● **ЗАДАНИЕ 1**:
Ответьте по рассказу Зои Дмитриевны Зарецкой о военном детстве:
(a) Сколько лет ей исполнилось, когда началась Великая Отечественная?
(b) Под каким городом семья попала в окружение во время эвакуации?
(c) Сколько лет было ее сестре и что с ней сделали немцы?
● **ЗАДАНИЕ 2**: Продолжите рассказ Зои Дмитриевны Зарецкой о военном детстве от того места, где он обрывается.

● **РАЗДЕЛ ДОКУМЕНТА**:
■ ■ ■

В поисках заветной синицы

Когда началась Великая Отечественная, Зое Дмитриевне Зарецкой исполнилось одиннадцать лет. Сорок первый застал ее выпускницей третьего класса в совхозе Петрово Простянского сельсовета Ярцевского района Смоленской области.
    "Когда немец был уже совсем близко, - вспоминает Зоя Дмитриевна, - нас эвакуировали поближе к Москве, но под Вязьмой вместе с солдатами Красной Армии мы попали в окружение и были вынуждены вернуться домой. Квартира наша оказалась в целости и сохранности, но ее заняли немцы, и мы временно приютились в сарайчике. Потом немцы квартиру освободили. А за стеной жил пан Земский, хозяйничавший в нашем совхозе.
    Есть было нечего, и мама попросила в комендатуре пропуск, чтобы попасть в деревню, где жил с семьей брат отца. Кажется, деревня называлась Засижье... Или Подхолмица... Точно не помню...
    В деревне у дяди, куда мы пришли, оказались партизаны. Их лошади стояли в сарае. Партизаны покормили нас, дали с собой муки, но из-за боязни, что я могу проговориться об их месте пребывания, не хотели отпускать домой. Но мама сказала, что надеется на меня и на мое молчание, и мы вернулись по тому же немецкому пропуску. А через два дня партизаны освободили наше село и забрали в отряд многих юношей. Мой брат Николай ушел с ними.
    Жизнь после ухода партизан стала еще хуже, и через некоторое время в лес ушли и мы с людьми.
    Жили в землянках, питались тем, что растет в лесу. Осенью, когда стало холодно и не стало ни грибов, ни ягод, а партизаны часто уходили на задания, нам пришлось вернуться в село.
    Возвращались с белыми флагами, под пулеметным огнем, были ранены. Но мы, пересиливая страх, идти-то ведь надо было, шли и падали, падали и шли...
    Когда наконец-таки дошли, немцы стали нас сортировать: тех, кто связан с партизанами или находился с ними в отряде, загнали в здание школы, остальных отпустили по домам. Зона школы была огорожена колючей проволокой, вокруг караулили гестаповцы с собаками. Надо сказать, в нашем селе стоял карательный отряд и мою маму, Зарецкую Акулину Ивановну, отправили за связь с партизанами на расстрел. Сестру, ей было 16 лет, угнали в Германию, а мне прилепили номер на грудь и гоняли чистить всякую грязь возле туалетов и на дорогу.
    Иногда приходилось работать возле кухни, где удавалось достать кое-какие объедки и этим наедаться, утолять ставший привычным голод. Бывало, немцы кормили с руки, будто какую-нибудь собачку. Теперь, глядишь, собаки живут и едят лучше, а мы тогда выщипали во дворе всю крапиву, да спасала гнилая картошка, которую отыскивали возле сгоревшего в селе дома.
    Когда гоняли на работы, нас ставили в одну колонну, военнопленных - в другую. Немец ходил по середине и записывал в свою записную книжечку - кого куда. Никого по фамилии не называли, а только по номеру.

■ ■ ■

● **ИСХОДНЫЕ МАТЕРИАЛЫ**:

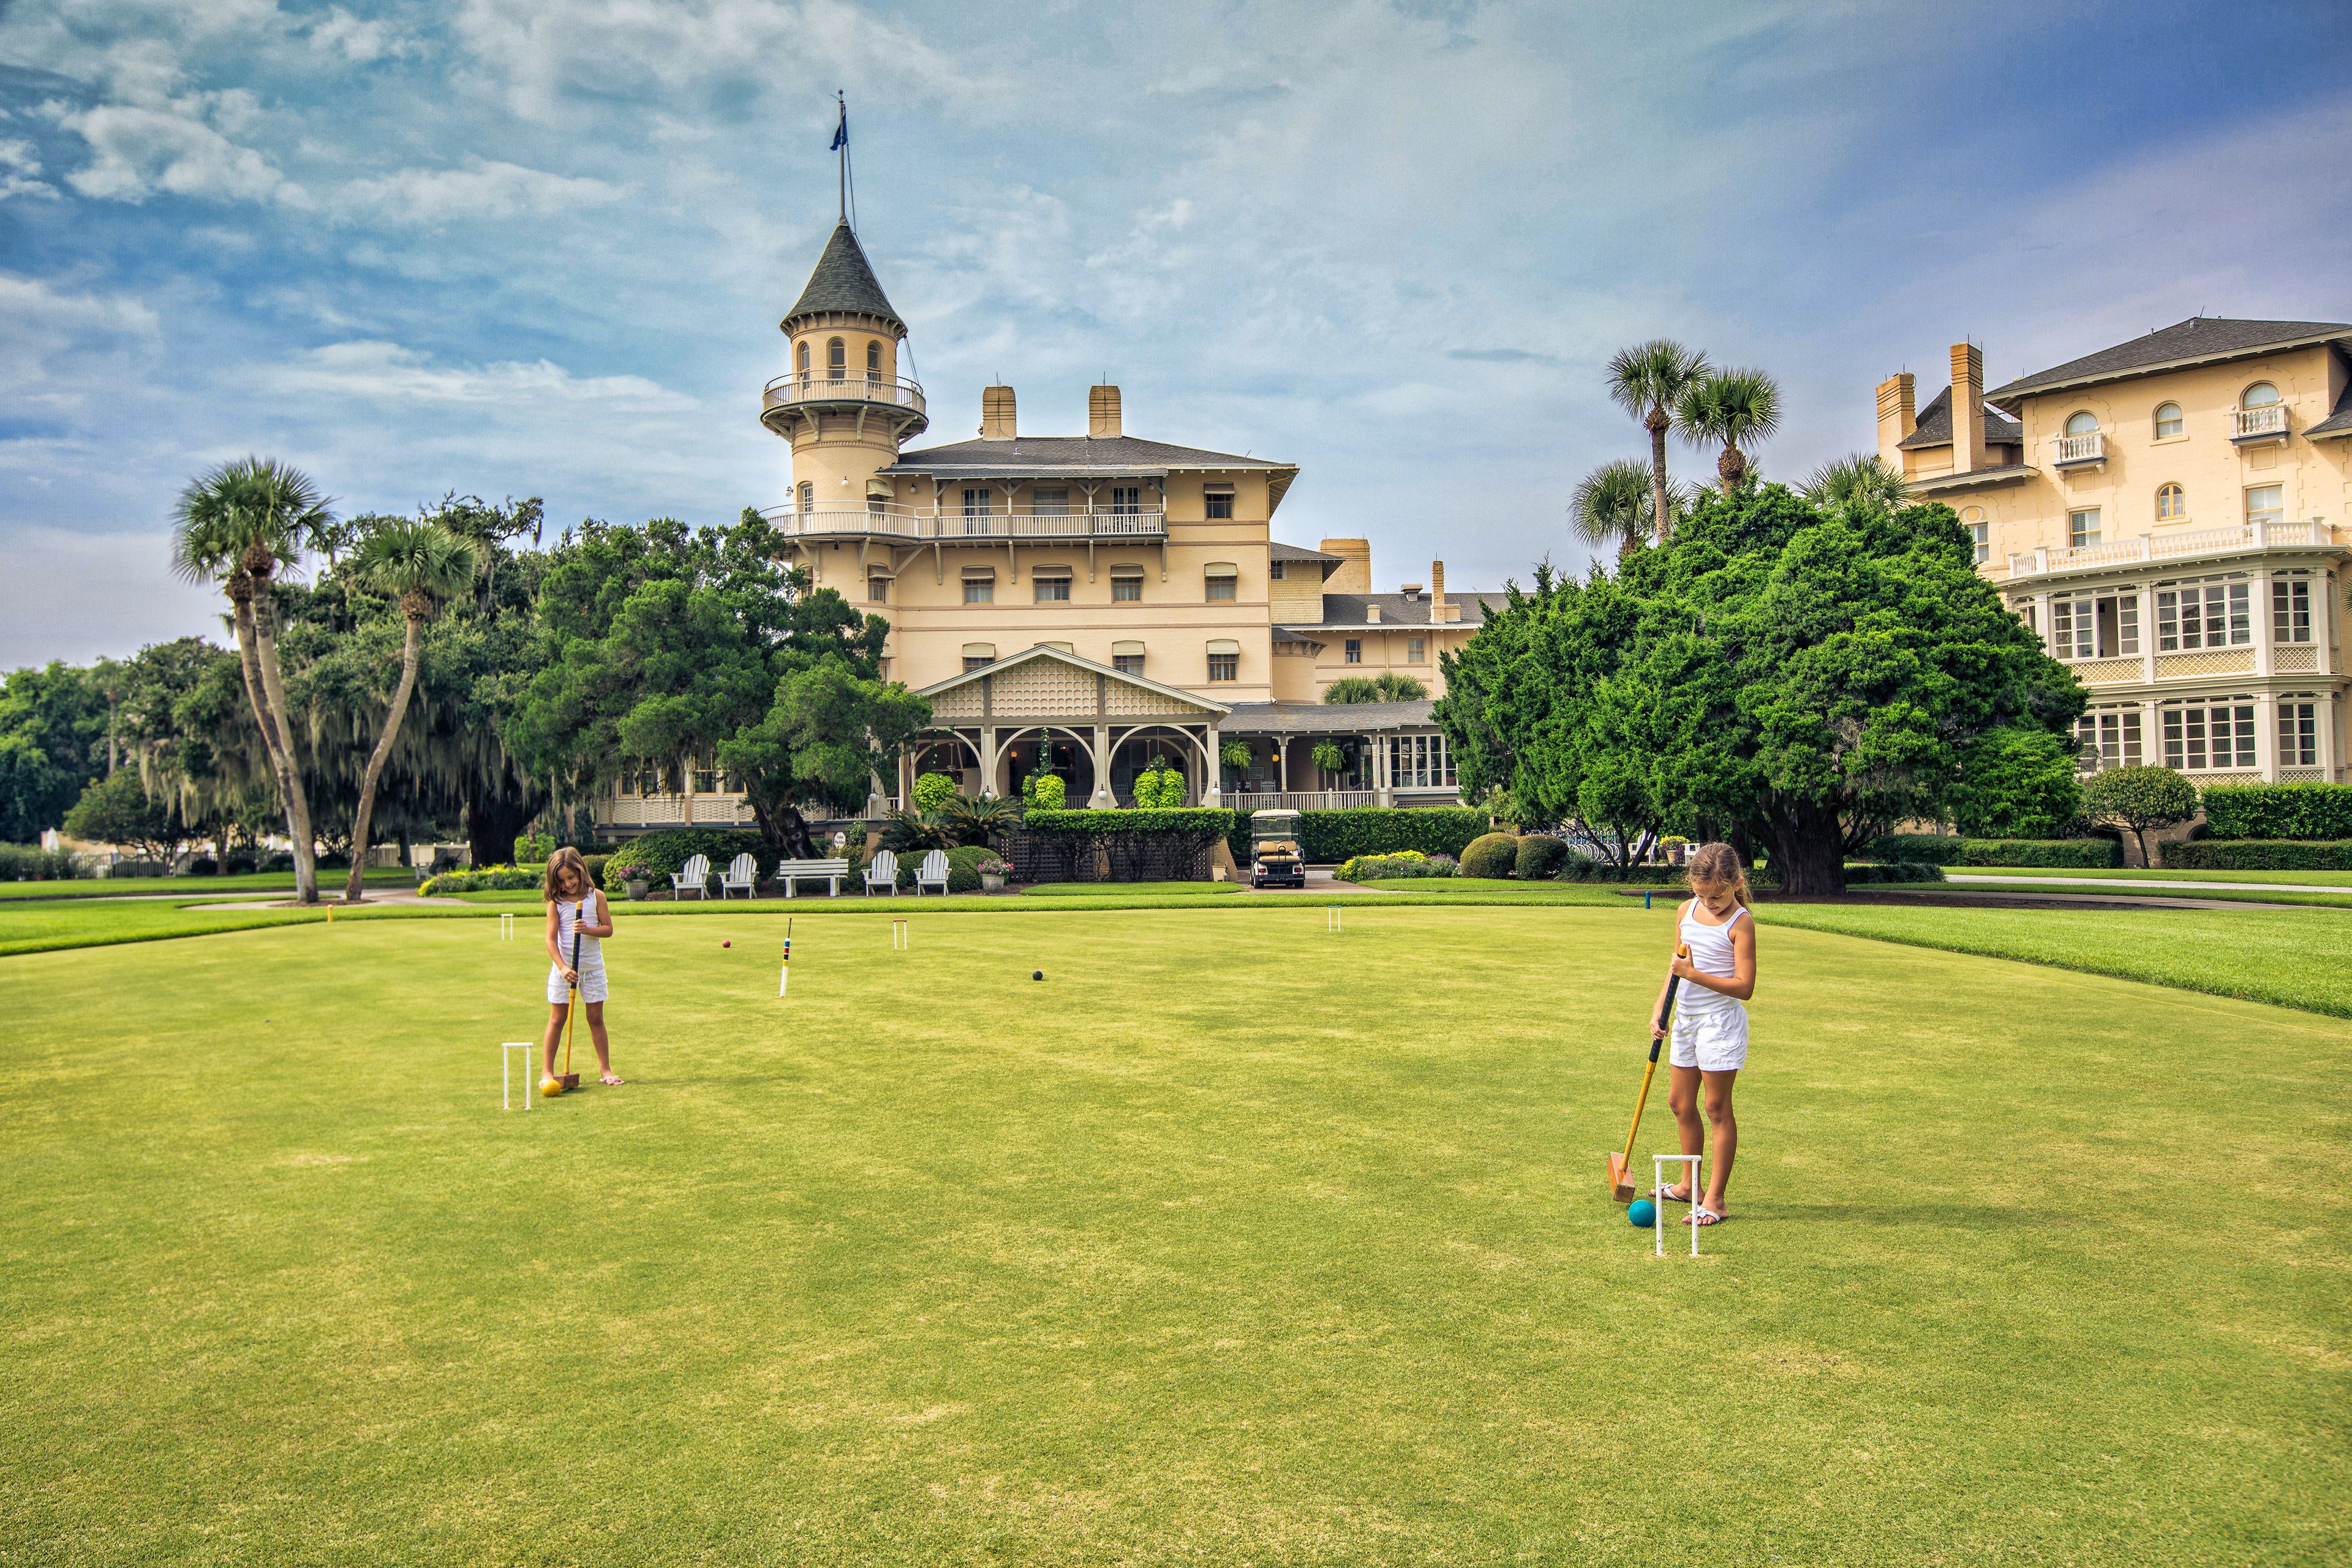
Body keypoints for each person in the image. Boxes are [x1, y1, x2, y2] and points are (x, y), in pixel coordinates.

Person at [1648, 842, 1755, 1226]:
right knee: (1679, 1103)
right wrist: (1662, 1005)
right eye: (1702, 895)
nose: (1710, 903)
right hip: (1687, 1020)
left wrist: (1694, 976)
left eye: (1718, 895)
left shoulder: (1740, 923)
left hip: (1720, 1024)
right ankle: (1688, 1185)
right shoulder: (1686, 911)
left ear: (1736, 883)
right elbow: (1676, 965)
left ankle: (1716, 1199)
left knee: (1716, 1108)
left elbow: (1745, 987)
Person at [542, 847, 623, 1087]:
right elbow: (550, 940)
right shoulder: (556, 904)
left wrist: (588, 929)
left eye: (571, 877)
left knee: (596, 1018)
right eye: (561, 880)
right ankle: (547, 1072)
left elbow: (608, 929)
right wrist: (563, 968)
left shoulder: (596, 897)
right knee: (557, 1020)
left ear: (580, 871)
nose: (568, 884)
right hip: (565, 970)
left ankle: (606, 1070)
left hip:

■ ■ ■

● **ОТВЕТ 1**:
(a) Одиннадцать лет.
(b) Под Вязьмой.
(c) Сестре было 16 лет, ее угнали в Германию.

● **ОТВЕТ 2**:
    Меня часто подводили к домику, где секли людей, и заставляли смотреть на эту экзекуцию. Людей потом, полуживых, стонущих и кричащих, выбрасывали в овраг, а мне говорили, что подобное будет и со мной, если я не укажу дорогу к партизанам, где находится мой брат Николай. Подводили к виселицам, где висели люди, и пугали, пугали, пугали... Также подводили к ямам, из которых людям разрешали забирать своих, чтобы похоронить по-человечески. Был ужасный запах, а я стояла и платком закрывала нос.
    Мама вернулась домой, но вся сильно избитая резиновыми палками. От расстрела ее выручил мамин то ли земляк, то ли одноклассник, служивший у фашистов карателем.
    Работать мама после побоев уже не могла, сидела дома, и меня отпустили к ней, но все равно выходить и строиться на работы я должна была каждый день.
    Отца призвали в армию с последним призывом, и он попал в плен. Бежал оттуда. Когда вернулся домой, его схватило гестапо. Я выскочила вслед за ним на костылях, фашист толкнул меня, я упала. Папу замучили до смерти.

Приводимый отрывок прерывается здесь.